One week out from Winter, now is the time to get cooking this baby! Loaded with antioxidants and fibre, you might start to see a little more hype around this ancient grain these days but it’s been used widely in Asian cultures for well, a long time now. Coupled with black garlic (think caramelised flavours) and beautiful wild mushrooms, this recipe is well worth the effort. Kind of an Asian twist on a traditional Italian risotto.
Black rice risotto
- 1& ½ cups black rice
- 1 clove black garlic, smashed in a mortar and pestle
- 2 cloves regular garlic, smashed in a mortar and pestle or crushed in a garlic press
- 40g dried porcini and oyster mushrooms, presoaked in water
- 8 sprigs thyme
- 1-2 sticks celery, thinly sliced
- 1 & ½ L vegetable stock
- 1 glass white wine (such as sav blanc)
- pecorino, grated
- salt and pepper
- olive oil
This recipe does require the rice to cook for about 1 and ½ hours – yeah, sorry, this is the slow food movement after all. But if you want to save time, you could try soaking the rice in water for at least 8 hours and you might save yourself about 30 minutes.

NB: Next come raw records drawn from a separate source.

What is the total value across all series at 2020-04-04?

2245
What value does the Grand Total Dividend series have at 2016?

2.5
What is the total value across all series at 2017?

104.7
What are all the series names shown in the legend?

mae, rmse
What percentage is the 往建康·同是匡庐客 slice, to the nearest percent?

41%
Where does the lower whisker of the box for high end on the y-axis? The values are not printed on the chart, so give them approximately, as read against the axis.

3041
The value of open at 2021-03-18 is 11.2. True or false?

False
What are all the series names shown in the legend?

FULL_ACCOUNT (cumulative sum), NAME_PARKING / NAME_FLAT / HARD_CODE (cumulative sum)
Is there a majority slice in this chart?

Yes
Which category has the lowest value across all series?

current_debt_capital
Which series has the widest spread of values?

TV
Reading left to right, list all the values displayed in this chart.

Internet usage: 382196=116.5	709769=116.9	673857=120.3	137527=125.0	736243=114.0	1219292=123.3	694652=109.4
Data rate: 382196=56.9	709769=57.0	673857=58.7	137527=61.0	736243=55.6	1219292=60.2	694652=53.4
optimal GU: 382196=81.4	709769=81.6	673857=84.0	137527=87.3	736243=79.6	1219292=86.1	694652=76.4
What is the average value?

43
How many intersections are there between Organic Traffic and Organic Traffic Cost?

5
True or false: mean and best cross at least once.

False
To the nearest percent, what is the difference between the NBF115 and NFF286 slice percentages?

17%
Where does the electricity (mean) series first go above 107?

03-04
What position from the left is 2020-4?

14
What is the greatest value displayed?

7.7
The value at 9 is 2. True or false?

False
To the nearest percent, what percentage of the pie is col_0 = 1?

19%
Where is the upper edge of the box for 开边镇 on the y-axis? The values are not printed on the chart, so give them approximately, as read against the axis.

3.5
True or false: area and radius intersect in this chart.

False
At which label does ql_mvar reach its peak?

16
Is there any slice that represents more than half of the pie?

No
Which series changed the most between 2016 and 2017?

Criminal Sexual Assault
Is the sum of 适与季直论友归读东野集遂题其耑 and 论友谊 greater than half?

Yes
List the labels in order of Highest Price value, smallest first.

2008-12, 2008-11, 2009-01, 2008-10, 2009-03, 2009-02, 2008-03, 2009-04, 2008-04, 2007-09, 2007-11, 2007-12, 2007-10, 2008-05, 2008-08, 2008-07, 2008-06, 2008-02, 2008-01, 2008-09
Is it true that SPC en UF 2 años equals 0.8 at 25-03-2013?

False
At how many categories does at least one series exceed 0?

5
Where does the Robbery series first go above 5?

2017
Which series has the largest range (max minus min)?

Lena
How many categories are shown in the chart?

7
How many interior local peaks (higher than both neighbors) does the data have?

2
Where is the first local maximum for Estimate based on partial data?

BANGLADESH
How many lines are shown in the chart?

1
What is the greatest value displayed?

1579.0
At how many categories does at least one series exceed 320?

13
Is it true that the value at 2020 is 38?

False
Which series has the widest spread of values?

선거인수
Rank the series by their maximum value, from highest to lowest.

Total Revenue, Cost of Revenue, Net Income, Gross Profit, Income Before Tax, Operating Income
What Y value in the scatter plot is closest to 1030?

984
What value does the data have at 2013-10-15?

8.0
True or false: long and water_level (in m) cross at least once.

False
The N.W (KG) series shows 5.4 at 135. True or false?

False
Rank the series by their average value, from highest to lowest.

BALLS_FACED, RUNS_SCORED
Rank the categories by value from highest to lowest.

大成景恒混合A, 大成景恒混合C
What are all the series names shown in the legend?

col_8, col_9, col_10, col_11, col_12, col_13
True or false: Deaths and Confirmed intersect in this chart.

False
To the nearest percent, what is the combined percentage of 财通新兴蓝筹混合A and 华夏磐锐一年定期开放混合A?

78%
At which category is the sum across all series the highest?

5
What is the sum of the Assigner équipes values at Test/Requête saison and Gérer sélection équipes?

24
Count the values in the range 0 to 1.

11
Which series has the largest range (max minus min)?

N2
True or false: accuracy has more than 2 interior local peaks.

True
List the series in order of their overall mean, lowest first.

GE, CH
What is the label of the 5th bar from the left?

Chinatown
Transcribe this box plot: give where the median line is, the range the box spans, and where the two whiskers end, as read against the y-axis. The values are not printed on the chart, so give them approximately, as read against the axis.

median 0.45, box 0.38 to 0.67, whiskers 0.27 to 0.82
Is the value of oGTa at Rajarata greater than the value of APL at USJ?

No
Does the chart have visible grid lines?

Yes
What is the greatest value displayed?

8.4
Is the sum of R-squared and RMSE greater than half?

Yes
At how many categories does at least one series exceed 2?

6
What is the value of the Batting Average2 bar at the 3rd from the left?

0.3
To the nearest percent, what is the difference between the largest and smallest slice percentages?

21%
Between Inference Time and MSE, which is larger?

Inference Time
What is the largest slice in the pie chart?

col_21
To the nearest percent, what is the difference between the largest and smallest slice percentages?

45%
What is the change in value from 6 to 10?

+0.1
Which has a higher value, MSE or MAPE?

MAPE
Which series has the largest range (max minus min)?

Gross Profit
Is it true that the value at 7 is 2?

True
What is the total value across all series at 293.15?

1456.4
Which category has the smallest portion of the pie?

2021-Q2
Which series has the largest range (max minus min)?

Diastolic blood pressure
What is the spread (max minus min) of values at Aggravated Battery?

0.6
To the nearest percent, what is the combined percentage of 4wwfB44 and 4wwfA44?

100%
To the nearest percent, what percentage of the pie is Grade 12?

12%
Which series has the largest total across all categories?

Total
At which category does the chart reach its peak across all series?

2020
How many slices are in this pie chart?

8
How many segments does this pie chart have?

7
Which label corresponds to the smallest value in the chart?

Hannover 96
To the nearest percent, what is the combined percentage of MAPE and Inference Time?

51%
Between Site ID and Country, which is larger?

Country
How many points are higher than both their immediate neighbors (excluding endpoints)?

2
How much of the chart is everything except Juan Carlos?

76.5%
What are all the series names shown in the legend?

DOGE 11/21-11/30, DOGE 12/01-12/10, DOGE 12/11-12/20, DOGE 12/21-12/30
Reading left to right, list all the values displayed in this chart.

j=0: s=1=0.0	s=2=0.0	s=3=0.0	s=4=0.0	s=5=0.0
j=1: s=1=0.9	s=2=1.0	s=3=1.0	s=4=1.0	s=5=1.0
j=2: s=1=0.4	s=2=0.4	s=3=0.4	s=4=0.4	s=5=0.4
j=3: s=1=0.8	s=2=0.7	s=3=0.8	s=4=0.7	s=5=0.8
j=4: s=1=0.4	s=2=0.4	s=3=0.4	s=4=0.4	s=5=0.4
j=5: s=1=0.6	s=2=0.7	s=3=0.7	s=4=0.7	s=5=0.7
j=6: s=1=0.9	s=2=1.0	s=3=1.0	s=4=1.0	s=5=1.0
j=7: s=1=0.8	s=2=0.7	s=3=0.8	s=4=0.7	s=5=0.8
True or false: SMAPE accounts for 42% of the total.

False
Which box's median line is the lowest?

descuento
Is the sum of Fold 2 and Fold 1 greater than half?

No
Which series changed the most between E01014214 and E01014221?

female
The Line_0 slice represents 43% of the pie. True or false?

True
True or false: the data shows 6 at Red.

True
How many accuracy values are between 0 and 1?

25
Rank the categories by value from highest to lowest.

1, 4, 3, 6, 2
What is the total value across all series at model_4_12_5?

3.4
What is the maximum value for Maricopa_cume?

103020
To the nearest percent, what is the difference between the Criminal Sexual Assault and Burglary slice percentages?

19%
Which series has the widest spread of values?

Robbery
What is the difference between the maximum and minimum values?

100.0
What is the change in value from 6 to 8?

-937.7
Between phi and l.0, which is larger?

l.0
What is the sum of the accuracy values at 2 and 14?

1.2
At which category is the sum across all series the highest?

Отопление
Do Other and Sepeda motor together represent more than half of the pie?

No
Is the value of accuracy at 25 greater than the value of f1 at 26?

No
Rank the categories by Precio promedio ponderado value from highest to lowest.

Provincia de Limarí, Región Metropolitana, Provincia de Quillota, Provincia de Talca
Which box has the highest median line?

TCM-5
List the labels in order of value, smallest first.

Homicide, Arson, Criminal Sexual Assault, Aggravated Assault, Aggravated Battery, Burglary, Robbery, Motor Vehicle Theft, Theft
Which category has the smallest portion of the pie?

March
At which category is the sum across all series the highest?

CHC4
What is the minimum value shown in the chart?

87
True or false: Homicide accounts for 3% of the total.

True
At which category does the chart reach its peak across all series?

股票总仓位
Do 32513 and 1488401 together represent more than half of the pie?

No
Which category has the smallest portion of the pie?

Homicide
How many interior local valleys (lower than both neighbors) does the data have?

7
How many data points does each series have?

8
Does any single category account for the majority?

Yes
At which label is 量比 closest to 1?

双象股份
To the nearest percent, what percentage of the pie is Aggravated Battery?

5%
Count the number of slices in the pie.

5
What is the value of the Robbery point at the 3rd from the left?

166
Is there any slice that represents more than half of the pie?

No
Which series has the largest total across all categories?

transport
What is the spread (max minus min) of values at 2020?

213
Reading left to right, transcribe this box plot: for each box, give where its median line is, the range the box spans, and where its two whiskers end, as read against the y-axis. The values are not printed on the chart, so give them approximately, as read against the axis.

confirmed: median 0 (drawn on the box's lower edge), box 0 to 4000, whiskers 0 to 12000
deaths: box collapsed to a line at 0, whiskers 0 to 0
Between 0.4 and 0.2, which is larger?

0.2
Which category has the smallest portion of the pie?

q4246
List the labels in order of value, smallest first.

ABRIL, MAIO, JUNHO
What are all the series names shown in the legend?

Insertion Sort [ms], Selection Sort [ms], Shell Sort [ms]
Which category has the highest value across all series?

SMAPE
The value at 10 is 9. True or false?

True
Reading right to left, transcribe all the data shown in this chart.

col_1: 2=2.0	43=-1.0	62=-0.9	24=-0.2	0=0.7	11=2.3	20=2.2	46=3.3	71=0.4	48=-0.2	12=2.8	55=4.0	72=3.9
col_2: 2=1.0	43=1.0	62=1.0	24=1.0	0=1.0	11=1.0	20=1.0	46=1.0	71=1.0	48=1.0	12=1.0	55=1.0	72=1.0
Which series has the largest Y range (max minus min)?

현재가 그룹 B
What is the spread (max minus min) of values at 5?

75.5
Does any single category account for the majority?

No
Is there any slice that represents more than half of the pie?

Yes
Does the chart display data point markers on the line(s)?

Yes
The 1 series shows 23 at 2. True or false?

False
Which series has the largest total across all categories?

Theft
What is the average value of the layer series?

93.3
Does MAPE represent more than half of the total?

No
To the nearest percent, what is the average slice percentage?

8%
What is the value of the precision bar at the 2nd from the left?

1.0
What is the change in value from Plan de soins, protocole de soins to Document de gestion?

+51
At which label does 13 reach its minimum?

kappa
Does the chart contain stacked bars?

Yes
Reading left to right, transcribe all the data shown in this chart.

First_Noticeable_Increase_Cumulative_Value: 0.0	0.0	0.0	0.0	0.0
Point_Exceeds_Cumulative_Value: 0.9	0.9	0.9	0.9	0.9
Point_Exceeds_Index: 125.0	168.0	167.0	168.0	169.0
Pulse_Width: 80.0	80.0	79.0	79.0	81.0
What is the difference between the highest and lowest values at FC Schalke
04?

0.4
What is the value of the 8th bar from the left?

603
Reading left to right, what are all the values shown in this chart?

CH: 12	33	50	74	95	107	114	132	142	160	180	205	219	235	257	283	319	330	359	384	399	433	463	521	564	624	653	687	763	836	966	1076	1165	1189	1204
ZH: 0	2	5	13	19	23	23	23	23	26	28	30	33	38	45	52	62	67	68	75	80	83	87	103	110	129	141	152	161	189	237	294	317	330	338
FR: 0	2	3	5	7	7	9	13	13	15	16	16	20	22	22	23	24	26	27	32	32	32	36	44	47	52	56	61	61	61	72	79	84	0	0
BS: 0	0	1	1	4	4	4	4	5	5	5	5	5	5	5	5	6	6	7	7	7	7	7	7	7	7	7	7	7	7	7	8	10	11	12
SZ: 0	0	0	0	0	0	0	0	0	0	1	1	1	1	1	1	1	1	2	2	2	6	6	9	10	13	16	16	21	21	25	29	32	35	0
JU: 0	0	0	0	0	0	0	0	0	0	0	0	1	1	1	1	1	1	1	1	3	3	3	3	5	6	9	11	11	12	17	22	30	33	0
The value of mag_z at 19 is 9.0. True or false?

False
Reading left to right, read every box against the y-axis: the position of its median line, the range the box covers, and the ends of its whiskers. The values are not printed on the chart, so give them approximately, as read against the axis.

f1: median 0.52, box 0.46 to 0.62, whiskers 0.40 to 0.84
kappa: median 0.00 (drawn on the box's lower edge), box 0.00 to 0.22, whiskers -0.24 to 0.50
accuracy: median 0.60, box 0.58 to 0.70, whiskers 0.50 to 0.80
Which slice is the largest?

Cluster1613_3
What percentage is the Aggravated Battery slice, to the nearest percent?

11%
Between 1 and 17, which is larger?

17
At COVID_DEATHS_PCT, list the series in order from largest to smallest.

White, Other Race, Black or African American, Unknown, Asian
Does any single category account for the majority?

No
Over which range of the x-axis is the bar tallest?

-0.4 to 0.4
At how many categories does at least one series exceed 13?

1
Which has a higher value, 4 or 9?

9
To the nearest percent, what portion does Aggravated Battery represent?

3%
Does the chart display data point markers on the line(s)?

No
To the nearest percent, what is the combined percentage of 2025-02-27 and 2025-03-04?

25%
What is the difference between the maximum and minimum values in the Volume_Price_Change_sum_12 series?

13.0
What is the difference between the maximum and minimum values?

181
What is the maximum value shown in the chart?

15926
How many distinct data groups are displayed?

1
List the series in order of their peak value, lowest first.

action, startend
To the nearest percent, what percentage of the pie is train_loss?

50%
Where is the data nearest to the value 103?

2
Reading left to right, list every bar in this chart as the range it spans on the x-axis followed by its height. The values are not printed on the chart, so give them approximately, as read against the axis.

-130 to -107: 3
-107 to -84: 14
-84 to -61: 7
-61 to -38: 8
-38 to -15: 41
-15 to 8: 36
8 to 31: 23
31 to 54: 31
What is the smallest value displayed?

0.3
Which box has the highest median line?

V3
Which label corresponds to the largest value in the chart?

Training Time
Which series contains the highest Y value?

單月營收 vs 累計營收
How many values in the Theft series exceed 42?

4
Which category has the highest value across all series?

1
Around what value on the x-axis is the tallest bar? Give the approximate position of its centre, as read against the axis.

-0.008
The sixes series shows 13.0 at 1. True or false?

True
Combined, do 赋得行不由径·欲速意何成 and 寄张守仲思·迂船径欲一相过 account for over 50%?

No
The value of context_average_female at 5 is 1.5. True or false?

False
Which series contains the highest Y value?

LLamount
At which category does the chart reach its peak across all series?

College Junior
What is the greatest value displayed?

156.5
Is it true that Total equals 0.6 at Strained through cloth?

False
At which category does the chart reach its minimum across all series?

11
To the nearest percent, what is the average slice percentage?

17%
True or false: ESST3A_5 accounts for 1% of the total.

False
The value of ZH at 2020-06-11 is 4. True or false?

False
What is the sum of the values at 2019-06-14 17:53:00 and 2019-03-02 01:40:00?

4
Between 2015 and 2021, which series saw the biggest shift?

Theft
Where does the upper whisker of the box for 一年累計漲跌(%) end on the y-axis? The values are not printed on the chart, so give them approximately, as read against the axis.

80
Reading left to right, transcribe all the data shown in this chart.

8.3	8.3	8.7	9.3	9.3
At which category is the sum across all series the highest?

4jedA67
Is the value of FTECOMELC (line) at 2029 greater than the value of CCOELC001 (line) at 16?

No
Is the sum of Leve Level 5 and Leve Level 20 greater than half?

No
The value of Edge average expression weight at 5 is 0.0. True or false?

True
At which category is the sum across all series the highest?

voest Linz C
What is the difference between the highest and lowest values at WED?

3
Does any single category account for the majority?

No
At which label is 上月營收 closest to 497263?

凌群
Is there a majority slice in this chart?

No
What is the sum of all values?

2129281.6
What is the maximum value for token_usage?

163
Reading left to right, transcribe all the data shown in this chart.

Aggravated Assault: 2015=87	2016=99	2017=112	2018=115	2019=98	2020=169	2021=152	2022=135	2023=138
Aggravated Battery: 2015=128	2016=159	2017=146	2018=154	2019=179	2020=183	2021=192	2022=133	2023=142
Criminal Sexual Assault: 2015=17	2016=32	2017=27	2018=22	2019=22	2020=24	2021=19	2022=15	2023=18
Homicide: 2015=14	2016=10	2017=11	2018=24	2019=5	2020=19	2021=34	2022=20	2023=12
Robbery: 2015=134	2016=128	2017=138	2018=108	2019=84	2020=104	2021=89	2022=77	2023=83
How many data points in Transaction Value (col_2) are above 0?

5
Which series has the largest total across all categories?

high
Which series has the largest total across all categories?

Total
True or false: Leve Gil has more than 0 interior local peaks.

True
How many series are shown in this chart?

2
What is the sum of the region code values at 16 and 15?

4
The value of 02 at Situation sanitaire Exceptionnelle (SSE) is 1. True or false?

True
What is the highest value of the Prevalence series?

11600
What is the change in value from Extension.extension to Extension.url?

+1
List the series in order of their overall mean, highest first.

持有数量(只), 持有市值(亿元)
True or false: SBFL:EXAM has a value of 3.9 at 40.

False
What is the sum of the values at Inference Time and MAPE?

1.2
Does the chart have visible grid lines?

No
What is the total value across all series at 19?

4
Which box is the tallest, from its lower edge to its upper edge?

Gently fry off the garlic and celery in a splash of olive oil over a low-medium heat. Turn up the heat and add your rice. Stir for a minute or two, then add the wine. A lovely aroma will rise from the pot as the alcohol evaporates off. Once most of the liquid has evaporated off, add the fresh thyme and your first ladle of stock. Turn the heat back to medium, and keep stirring regularly.
The trick to a really good risotto is to stand there and constantly stir, stir, stir. You should add a ladleful of stock, stir, watch it evaporate off (as you stir) and then add the next ladle. And so on. This is where it takes time. You need to continue this process for about an hour from when you first added the rice. After an hour, you can start to stir through the mushrooms, and keep on adding that stock. 30 minutes later, the risotto will be done. You will know the rice is ready when it is nice and soft on the inside of the grain, but unlike a traditional Arborio risotto, black rice will retain it’s outer integrity, with a slight crunch and a perfectly intact grain.
Before you serve it up, stir through some parmesan or pecorino cheese, allow to sit for 2 minutes, then serve up with another sprinkling of cheese on top and some extra fresh thyme.